The Symbiotic project aims to develop an autonomous electrochemical biosensor that is lightweight, disposable and low cost by using an innovative approach: hosting its bioreceptor element inside a passive direct methanol fuel cell (DMFC). Such an approach will provide an electrically independent, very simple, miniaturized, autonomous electrical biosensor.

The electrical dependency is eliminated by coupling the biosensor to an electrochemical transducer that is capable of autonomous energy production, the fuel cell. Symbiotic proposes a merge between electrical biosensors and fuel cells, combining the advantages of both areas of research in a single synergetic device.

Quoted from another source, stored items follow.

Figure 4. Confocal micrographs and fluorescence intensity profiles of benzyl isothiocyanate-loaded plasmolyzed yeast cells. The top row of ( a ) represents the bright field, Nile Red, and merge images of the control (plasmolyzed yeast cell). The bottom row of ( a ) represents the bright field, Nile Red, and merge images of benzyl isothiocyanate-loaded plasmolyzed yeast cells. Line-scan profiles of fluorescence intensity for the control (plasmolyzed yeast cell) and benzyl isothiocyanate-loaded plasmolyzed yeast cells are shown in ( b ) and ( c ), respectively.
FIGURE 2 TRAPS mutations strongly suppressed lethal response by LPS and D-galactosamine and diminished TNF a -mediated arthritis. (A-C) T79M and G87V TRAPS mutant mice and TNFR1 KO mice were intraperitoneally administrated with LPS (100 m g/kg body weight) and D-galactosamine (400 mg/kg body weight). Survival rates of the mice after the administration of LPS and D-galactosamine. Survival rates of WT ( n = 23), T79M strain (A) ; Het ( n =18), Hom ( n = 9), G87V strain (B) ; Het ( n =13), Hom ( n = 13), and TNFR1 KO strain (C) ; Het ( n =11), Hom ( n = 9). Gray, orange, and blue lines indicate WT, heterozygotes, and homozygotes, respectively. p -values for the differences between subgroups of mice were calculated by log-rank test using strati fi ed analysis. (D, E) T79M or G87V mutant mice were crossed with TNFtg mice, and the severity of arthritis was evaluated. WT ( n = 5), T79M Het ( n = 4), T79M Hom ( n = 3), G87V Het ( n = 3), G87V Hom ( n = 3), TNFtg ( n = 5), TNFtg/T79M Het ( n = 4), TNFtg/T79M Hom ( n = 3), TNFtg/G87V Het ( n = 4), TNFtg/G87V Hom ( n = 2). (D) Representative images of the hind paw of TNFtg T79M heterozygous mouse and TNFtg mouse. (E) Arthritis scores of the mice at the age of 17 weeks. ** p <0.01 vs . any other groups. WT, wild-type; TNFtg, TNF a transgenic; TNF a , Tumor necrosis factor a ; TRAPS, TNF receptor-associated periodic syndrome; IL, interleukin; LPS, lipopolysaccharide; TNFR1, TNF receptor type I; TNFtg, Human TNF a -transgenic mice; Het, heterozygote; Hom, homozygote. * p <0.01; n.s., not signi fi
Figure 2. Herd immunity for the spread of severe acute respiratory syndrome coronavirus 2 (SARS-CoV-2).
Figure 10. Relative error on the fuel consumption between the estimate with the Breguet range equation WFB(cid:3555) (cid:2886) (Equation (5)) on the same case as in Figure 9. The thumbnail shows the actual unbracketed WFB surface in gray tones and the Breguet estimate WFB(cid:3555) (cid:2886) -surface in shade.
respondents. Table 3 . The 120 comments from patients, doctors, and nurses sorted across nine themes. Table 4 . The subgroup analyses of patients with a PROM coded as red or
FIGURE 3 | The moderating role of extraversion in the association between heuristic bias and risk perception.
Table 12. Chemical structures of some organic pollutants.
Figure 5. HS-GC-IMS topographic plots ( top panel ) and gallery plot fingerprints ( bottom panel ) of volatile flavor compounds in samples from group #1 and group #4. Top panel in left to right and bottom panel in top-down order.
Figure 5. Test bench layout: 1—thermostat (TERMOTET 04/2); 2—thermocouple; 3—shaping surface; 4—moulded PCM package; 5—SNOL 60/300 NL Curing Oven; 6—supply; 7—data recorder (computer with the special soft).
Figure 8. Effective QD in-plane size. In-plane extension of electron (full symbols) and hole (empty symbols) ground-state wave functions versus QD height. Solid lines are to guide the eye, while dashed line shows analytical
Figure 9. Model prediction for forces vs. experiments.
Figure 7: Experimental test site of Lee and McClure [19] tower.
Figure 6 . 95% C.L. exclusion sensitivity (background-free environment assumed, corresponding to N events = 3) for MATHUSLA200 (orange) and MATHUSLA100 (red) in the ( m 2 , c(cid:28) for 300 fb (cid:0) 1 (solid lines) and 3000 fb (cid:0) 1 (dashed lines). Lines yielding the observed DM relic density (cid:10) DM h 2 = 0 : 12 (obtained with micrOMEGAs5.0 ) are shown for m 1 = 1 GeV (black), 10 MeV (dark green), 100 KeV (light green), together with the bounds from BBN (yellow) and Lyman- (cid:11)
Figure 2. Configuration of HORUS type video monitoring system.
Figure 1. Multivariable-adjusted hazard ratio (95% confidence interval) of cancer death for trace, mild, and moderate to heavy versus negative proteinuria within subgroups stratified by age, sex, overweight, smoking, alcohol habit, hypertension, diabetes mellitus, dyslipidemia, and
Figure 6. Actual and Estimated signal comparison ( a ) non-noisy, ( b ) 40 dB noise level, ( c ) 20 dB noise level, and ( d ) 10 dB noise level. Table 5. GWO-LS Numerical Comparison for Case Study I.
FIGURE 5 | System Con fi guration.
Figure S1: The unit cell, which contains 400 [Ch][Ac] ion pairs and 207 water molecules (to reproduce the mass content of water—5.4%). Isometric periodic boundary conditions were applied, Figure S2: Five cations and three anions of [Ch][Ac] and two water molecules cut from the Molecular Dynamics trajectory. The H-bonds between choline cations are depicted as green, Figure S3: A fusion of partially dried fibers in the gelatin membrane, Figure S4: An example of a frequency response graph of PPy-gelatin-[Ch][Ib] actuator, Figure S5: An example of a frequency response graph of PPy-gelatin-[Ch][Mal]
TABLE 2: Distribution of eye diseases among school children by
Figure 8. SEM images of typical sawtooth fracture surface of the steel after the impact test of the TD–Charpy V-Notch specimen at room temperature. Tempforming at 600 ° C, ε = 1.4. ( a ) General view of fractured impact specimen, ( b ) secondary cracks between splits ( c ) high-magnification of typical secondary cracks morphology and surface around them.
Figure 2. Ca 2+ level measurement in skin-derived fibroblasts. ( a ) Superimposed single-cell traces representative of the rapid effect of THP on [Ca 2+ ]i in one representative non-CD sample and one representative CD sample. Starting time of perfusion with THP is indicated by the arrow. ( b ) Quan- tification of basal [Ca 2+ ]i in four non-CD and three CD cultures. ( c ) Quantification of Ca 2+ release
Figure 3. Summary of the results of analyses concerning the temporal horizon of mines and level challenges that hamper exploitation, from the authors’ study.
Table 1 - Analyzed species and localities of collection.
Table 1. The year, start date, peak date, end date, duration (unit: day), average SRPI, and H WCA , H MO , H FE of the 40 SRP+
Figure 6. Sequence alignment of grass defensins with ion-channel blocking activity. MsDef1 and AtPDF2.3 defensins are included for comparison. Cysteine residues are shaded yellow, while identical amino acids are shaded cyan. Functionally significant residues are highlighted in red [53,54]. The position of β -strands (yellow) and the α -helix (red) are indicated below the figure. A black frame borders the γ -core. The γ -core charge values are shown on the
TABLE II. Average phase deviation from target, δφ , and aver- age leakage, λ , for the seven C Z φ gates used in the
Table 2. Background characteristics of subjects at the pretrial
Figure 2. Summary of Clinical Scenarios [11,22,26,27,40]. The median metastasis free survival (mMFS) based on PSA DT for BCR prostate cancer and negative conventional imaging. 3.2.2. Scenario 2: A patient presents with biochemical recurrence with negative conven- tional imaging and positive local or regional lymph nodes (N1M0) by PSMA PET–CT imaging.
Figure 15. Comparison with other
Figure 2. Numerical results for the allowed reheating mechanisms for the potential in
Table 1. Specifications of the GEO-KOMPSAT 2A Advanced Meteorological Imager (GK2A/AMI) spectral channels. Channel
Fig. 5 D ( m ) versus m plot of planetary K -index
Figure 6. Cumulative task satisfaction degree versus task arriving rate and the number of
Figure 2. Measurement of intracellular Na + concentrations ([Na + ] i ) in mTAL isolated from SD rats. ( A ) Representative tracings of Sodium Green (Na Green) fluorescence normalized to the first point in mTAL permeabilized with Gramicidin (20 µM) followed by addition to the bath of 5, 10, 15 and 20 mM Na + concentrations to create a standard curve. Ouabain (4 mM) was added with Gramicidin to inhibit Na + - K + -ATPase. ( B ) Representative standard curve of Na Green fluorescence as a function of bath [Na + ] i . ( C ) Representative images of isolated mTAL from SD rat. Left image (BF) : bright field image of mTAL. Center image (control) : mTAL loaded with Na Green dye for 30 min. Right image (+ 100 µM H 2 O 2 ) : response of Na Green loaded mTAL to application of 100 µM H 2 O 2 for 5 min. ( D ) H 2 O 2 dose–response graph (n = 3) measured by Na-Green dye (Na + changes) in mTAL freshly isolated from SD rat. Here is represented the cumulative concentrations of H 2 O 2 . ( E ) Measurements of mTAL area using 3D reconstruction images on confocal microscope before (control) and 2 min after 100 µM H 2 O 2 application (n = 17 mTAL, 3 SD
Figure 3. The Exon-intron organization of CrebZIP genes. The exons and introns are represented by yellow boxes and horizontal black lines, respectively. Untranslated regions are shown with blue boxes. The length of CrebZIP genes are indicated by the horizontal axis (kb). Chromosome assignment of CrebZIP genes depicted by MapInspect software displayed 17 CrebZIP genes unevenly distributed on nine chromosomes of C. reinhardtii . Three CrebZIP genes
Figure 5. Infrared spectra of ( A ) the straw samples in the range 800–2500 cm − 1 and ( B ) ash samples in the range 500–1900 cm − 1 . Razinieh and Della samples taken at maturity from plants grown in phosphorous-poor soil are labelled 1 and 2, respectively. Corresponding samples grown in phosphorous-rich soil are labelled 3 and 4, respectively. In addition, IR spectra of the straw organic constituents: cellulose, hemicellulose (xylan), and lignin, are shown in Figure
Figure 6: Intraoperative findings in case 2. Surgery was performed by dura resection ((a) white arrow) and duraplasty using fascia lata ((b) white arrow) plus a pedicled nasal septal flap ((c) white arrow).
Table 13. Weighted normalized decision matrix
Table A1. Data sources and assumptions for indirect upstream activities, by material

In this envisaged innovative device, the electrical signal obtained from the DMFC is directly related to the concentration of the cancer biomarker in the sample analyzed. The proposed electrochemical biosensor will be completely autonomous, operating at room temperature and using the oxygen present in the air, thereby allowing diagnosis everywhere.


The Project

The Symbiotic project is a response to the Horizon 2020 call FETOPEN-1-2014, and is being funded by the European Union under the Future and Emerging Technologies (FET) programme. The project started on June 1, 2015, and is expected to last for three years.
The project’s objectives are to:

  • Develop and characterize several MIP electrochemical biosensors for cancer protein biomarkers. These electrochemical biosensors are expected to have: i) high sensitivity to the respective biomarker; ii) good selectivity for the target biomolecule; and iii) very low detection limit;
  • Develop and characterize passive direct methanol fuel cells (DMFC), of low cost, and high efficiency, operating at room temperature and non-forced air flow;
  • Determine the MIP biosensors´ accuracy using human samples from healthy individuals and patients with cancer;
  • Integrate simple and low-cost devices composed by the best performing fuel cell anodes and the most promising electrochemical biosensors architectures;
  • Develop the method for signalling biomarker presence in the autonomous biosensor including electrochromic materials, LEDs and thin film transistor displays;
  • Fabricate a prototype of the autonomous biosensor.